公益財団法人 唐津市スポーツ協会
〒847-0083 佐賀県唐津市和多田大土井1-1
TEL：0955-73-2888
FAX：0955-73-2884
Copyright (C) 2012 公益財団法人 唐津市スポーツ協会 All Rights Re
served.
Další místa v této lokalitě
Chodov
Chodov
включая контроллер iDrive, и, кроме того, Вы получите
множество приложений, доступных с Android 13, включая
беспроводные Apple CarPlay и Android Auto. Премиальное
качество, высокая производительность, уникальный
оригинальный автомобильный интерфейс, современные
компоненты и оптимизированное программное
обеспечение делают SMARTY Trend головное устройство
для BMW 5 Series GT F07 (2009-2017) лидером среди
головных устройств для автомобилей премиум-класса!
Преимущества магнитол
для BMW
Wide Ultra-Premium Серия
================
(PROBLEM STATEMENT)
Starting at the first line, transcribe the material through to the last.

(EXERCISE RESPONSE)
公益財団法人 唐津市スポーツ協会
〒847-0083 佐賀県唐津市和多田大土井1-1
TEL：0955-73-2888
FAX：0955-73-2884
Copyright (C) 2012 公益財団法人 唐津市スポーツ協会 All Rights Re
served.
Další místa v této lokalitě
Chodov
Chodov
включая контроллер iDrive, и, кроме того, Вы получите
множество приложений, доступных с Android 13, включая
беспроводные Apple CarPlay и Android Auto. Премиальное
качество, высокая производительность, уникальный
оригинальный автомобильный интерфейс, современные
компоненты и оптимизированное программное
обеспечение делают SMARTY Trend головное устройство
для BMW 5 Series GT F07 (2009-2017) лидером среди
головных устройств для автомобилей премиум-класса!
Преимущества магнитол
для BMW
Wide Ultra-Premium Серия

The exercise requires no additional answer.